Key EU concerns regarding the situation in Myanmar relate to the non-implementation of the principles of several international human rights conventions listed in the GSP Regulation, namely: the Convention on the Prevention and Punishment of the Crime of Genocide, the International Covenant for Civil and Political Rights (ICCPR), International Covenant on Economic, Social and Cultural Rights (CESCR), Convention on the Rights of the Child (CRC), the Conventions on Elimination of Racial Discrimination (CERD), Convention of the Elimination of Discrimination against Women (CEDAW), Convention against Torture (CAT); and fundamental labour (ILO) principles.

However, the report states that Myanmar has shown a constructive attitude and engagement on the issues of concern raised by the EU. There are some positive signs but progress on more complex issues remains difficult. Serious human rights violations in conflict areas are reported to continue. Further challenges are due to the continued conflicts in Rakhine State with the Arakan Army and renewed fighting in northern Shan State between various non-state actors and the Tatmadaw (military).
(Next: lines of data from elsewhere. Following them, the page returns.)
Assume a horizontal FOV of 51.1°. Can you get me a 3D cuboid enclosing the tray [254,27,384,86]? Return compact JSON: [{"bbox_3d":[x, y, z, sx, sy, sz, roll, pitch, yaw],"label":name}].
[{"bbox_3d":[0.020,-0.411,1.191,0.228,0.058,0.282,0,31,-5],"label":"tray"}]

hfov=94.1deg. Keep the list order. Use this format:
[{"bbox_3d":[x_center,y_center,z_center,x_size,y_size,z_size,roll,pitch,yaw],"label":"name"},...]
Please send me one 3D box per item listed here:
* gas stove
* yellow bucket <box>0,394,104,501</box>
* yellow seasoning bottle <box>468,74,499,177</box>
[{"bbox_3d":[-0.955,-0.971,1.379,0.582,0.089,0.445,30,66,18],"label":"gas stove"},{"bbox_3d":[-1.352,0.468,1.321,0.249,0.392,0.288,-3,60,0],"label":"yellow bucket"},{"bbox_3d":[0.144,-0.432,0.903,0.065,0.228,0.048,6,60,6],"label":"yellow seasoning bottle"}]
The EU will continue its active engagement with the government of Myanmar including within the EBA enhanced engagement and in multilateral forums such as UN Human Rights Council, UN General Assembly, and ILO and will possibly consider additional targeted restrictive measures in order to promote progress in all areas of concern. Progress, among others, is expected in the following areas: legislation on freedom of expression, combating hate speech, humanitarian access, conditions for IDPs, implementation of the recommendations of the Report of the Advisory Commission on Rakhine State, accountability for human rights violations and cooperating with all UN-mandated bodies, eliminating hazardous child labour, addressing child and forced labour, providing a timeline on amending section 359 of the 2008 Constitution, which exempts from the prohibition of forced labour, ensuring freedom of association and collective bargaining.
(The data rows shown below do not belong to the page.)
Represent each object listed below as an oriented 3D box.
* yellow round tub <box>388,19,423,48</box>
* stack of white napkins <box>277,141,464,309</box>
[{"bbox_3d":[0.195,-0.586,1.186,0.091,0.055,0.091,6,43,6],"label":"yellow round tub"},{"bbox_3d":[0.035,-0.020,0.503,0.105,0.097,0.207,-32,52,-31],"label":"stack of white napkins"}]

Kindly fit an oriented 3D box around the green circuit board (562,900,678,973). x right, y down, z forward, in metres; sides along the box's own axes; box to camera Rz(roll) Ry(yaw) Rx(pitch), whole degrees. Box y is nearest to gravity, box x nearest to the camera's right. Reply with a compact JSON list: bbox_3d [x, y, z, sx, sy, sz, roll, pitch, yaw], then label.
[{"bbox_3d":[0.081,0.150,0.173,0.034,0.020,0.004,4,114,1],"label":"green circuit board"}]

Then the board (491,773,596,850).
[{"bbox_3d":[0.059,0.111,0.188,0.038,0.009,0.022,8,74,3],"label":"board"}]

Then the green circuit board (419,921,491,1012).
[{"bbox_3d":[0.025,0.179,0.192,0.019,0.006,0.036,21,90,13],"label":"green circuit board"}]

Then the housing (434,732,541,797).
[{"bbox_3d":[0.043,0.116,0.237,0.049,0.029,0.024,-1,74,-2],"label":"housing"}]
Asked for his comments on the report, EU Ambassador to Myanmar Mr Kristian Schmidt said in an emailed response to The Myanmar Times: “Around the world, the EU’s trade is a crucial tool to improve human rights, labour rights and good governance. Through the EU’s Generalised Scheme of Preferences, we help developing countries grow in a sustainable manner. Also in Myanmar, our [EBA] preferential trade tariffs have helped to lift thousands out of poverty and reduce inequalities. Since 2015, Myanmar’s exports to the EU have grown by over 230 percent.

“The EU imports twice as much from least developed countries like Myanmar as the rest of the world does. Today’s report shows that, partly thanks to GSP, countries like Myanmar are making constructive efforts to improve on labour rights, child rights and adherence to universal values. As could be expected, however, the report also points to a number of areas where the EU will continue to encourage Myanmar to make urgent efforts, and we will continue our enhanced monitoring on issues such as democratic reforms, freedom of expression, cooperation with the UN and the rights of the Rohingya.”

“For Bangladesh, and Myanmar, the European Commission will review the situation and decide on the next steps. If dialogue fails to produce sufficient results, the EU remains ready, as a last resort, to launch the procedure for withdrawal of preferences with due consideration for the economic and social impact of such a withdrawal. For Myanmar, discussions on restrictive measures will continue concurrently with the EU Member States to review the list of targeted individuals and to explore possibilities for expanding the scope to include economic entities,” Schmidt added.

Myanmar’s main exports to the EU under the EBA are apparel and clothing. Myanmar increased its exports to the EU 10-fold since it was granted EBA preferences in 2013.